What you need to do: Word for word, restate the lines of the data below between those holding "optical axis (ft)." and "88 28 13.38", inclusive; pictures do not belong in the copy.

Scene geometry reasoning data

________________________________________

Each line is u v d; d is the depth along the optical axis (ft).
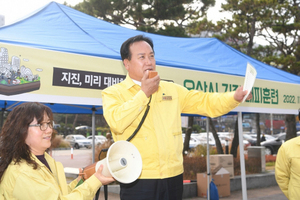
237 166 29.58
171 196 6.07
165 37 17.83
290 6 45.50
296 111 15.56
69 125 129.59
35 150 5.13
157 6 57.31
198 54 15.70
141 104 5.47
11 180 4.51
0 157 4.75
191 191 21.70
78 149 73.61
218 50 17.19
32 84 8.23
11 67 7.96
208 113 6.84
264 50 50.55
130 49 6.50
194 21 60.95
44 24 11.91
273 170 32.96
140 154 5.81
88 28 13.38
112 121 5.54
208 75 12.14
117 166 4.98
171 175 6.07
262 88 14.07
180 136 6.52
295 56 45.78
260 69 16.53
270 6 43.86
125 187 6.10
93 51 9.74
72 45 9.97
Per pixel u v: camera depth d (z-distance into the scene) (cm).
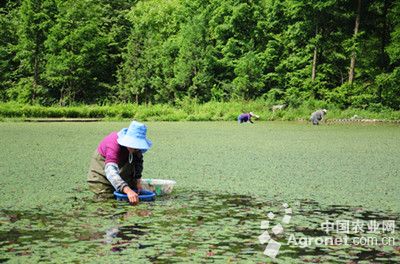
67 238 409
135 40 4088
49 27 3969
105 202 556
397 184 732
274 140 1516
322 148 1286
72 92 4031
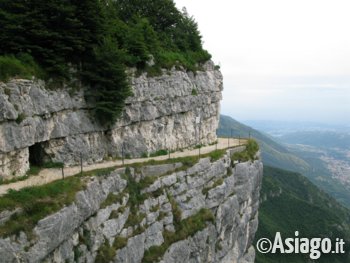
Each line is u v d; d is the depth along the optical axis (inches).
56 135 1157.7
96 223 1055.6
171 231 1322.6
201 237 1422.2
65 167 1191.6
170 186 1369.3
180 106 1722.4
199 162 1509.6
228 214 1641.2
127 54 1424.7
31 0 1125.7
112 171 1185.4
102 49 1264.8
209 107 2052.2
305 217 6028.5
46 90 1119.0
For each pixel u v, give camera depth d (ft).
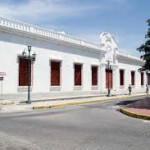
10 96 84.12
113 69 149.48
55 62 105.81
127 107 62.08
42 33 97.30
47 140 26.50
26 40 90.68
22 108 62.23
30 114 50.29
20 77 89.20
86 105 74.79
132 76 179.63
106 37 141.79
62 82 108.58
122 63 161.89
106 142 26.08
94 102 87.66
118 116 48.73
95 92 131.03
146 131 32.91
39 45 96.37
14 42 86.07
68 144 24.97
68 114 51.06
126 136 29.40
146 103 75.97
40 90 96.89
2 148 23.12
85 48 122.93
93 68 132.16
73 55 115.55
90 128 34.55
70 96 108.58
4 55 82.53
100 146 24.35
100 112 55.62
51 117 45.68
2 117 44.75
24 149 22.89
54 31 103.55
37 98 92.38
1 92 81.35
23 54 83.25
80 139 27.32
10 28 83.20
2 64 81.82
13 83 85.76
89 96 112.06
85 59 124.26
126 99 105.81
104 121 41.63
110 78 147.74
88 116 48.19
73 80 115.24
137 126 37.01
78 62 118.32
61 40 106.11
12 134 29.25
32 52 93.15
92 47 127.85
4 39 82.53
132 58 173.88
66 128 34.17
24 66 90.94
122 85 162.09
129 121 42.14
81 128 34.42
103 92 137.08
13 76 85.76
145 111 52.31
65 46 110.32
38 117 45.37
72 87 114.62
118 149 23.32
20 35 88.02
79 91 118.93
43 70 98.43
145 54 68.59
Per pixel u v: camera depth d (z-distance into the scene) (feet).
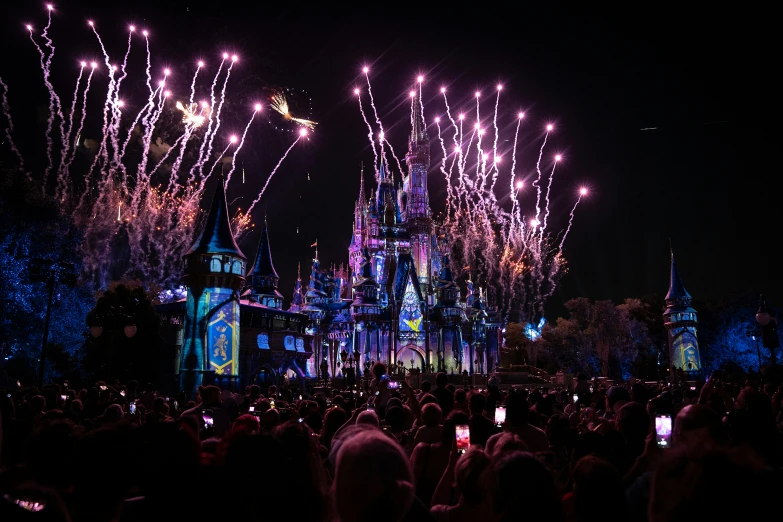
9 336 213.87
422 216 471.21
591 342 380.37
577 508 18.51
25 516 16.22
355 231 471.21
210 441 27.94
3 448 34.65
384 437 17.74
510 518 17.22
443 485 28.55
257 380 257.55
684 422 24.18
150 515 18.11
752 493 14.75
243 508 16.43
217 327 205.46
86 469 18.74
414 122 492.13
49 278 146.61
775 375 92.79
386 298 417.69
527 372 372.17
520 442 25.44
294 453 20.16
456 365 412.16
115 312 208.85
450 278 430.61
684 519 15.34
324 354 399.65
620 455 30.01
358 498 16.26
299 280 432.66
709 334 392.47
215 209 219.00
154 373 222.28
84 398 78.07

________________________________________

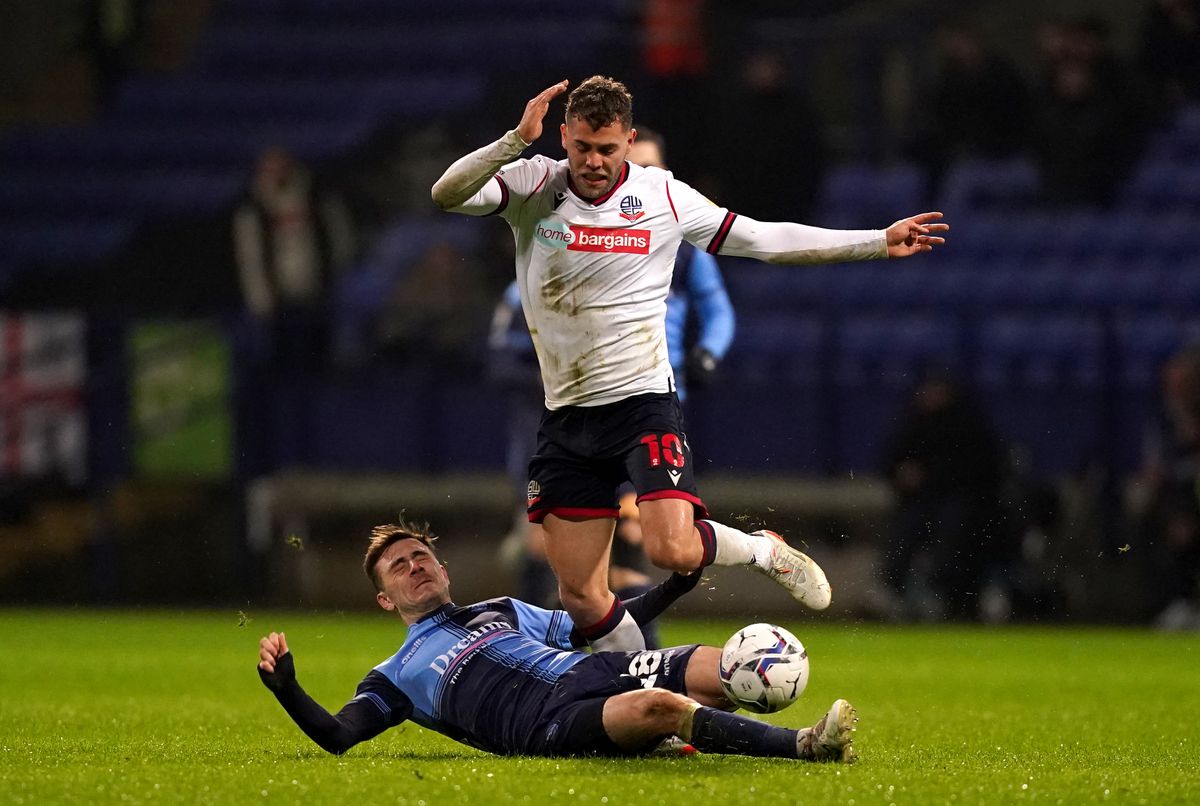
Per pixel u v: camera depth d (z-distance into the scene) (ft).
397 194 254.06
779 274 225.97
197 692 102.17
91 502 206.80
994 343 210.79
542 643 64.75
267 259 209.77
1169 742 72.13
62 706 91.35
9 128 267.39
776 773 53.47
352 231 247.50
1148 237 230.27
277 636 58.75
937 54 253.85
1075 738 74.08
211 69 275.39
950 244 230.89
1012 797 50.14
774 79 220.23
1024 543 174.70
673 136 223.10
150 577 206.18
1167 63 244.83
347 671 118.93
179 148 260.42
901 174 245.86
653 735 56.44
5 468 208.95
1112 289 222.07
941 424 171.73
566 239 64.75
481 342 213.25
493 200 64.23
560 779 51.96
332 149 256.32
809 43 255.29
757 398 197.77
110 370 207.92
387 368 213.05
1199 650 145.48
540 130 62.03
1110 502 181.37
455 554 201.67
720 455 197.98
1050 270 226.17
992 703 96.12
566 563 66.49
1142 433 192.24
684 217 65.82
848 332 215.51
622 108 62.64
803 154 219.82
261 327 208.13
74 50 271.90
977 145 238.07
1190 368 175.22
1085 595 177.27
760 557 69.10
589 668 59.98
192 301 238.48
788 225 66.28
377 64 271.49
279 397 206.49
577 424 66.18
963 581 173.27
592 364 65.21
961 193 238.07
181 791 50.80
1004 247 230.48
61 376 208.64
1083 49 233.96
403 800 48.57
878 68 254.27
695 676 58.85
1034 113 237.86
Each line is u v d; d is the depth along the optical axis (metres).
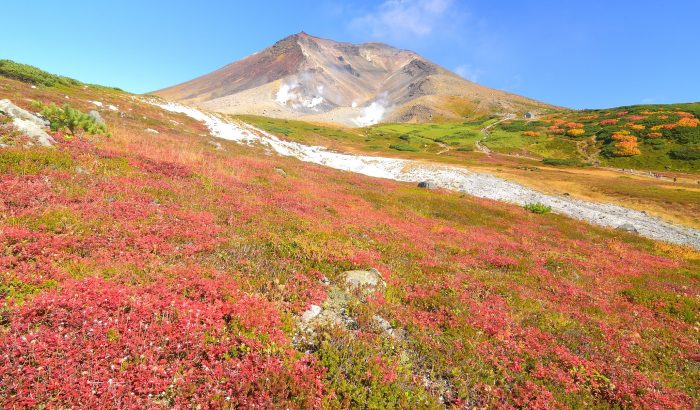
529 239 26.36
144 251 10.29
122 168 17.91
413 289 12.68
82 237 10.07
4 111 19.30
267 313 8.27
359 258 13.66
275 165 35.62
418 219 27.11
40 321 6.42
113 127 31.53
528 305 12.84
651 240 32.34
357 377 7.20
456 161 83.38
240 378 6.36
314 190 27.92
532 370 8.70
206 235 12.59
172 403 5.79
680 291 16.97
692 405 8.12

________________________________________

Output:
Each line is u v d; d is the depth along the optical axis (ft).
237 166 29.58
171 196 6.07
165 37 17.83
290 6 45.50
296 111 15.56
69 125 129.59
35 150 5.13
157 6 57.31
198 54 15.70
141 104 5.47
11 180 4.51
0 157 4.75
191 191 21.70
78 149 73.61
218 50 17.19
32 84 8.23
11 67 7.96
208 113 6.84
264 50 50.55
130 49 6.50
194 21 60.95
44 24 11.91
273 170 32.96
140 154 5.81
88 28 13.38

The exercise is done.